== Input ==
▽
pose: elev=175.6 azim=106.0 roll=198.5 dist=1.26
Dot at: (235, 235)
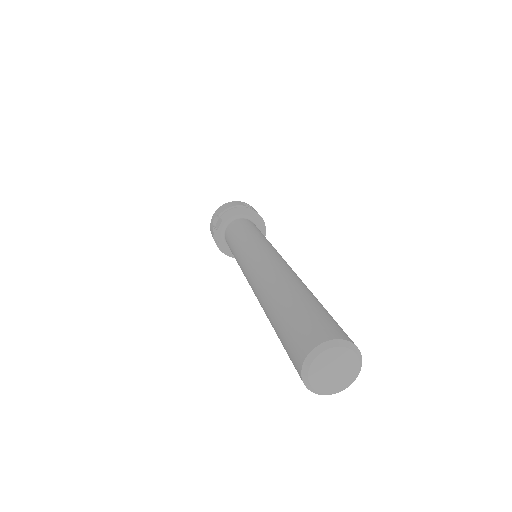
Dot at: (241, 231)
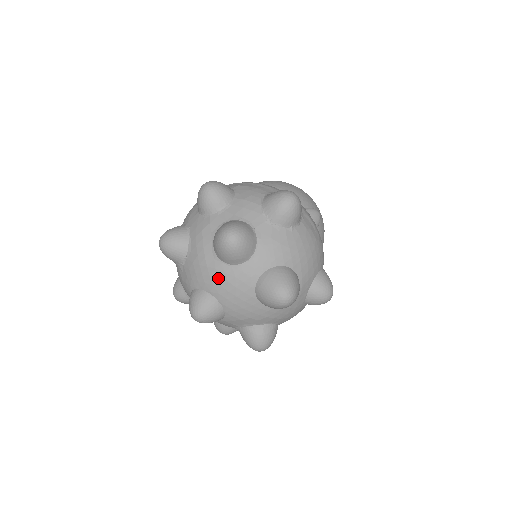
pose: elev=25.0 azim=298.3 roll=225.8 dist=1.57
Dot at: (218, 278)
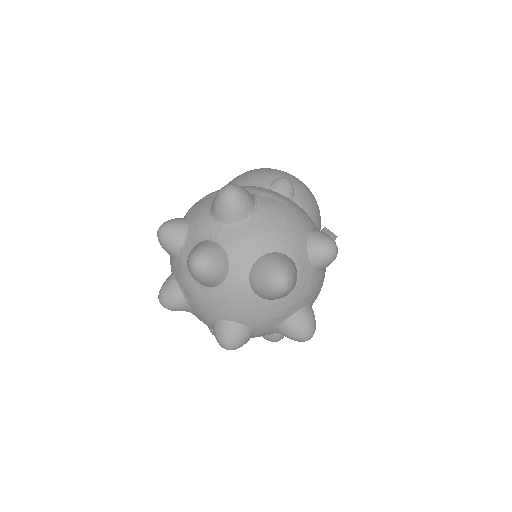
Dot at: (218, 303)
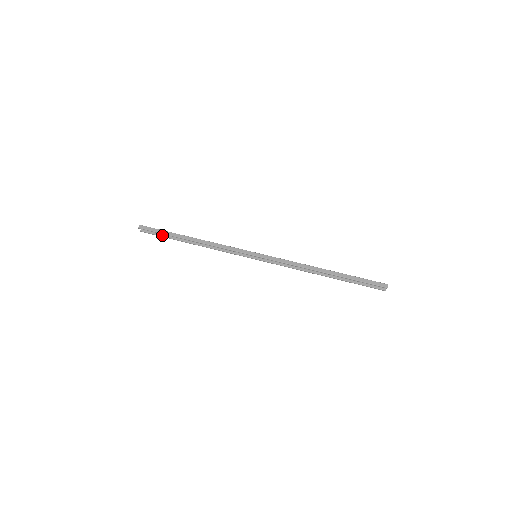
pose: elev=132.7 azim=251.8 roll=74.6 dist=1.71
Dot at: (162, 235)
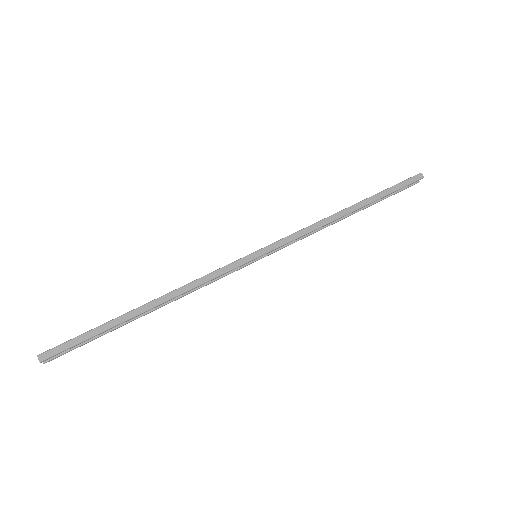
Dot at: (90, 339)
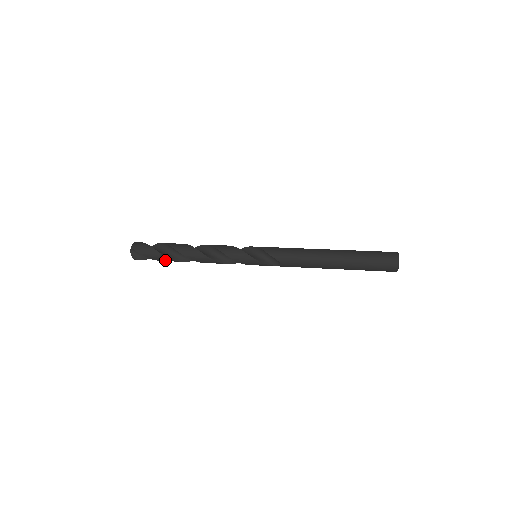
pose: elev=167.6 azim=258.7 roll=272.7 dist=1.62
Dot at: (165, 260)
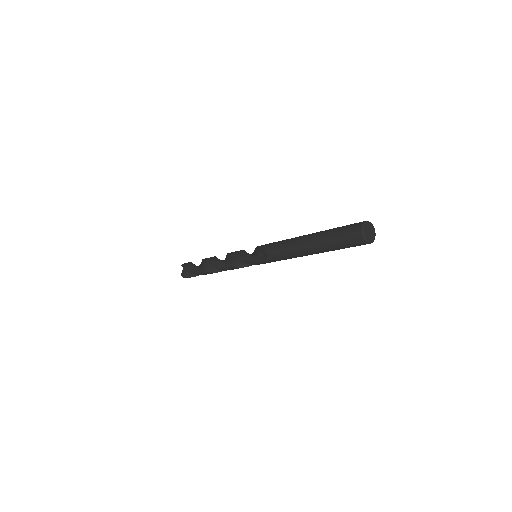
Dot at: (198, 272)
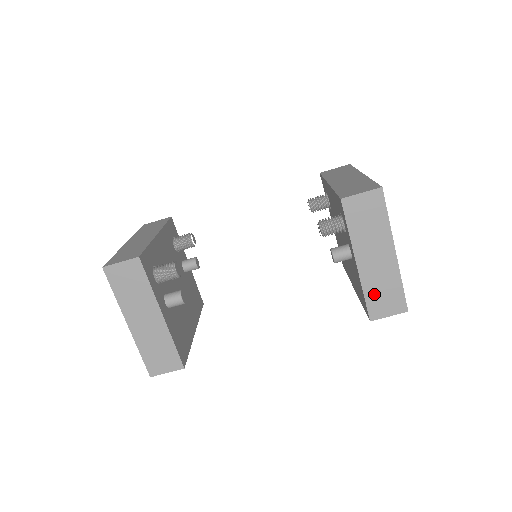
△
▽
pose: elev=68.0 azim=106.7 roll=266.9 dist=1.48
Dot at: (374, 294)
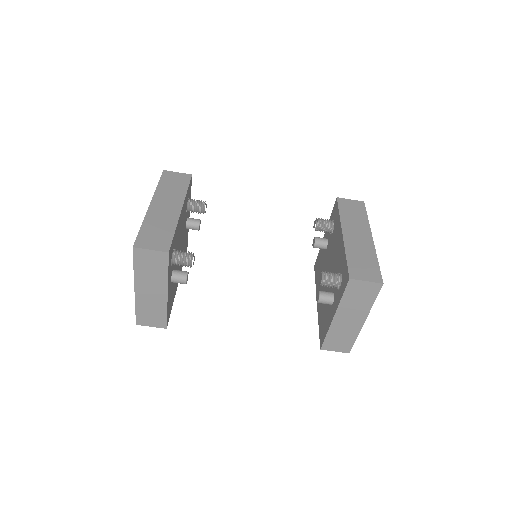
△
== Problem statement ==
Transcribe everything from the row containing "pose: elev=175.6 azim=106.0" down to the row containing "Dot at: (198, 272)", including both of those rows, and leave the pictures out of your answer.

== The result ==
pose: elev=175.6 azim=106.0 roll=198.5 dist=1.26
Dot at: (235, 235)
Dot at: (241, 231)
pose: elev=25.0 azim=298.3 roll=225.8 dist=1.57
Dot at: (218, 278)
Dot at: (218, 303)
pose: elev=132.7 azim=251.8 roll=74.6 dist=1.71
Dot at: (162, 235)
Dot at: (90, 339)
pose: elev=167.6 azim=258.7 roll=272.7 dist=1.62
Dot at: (165, 260)
Dot at: (198, 272)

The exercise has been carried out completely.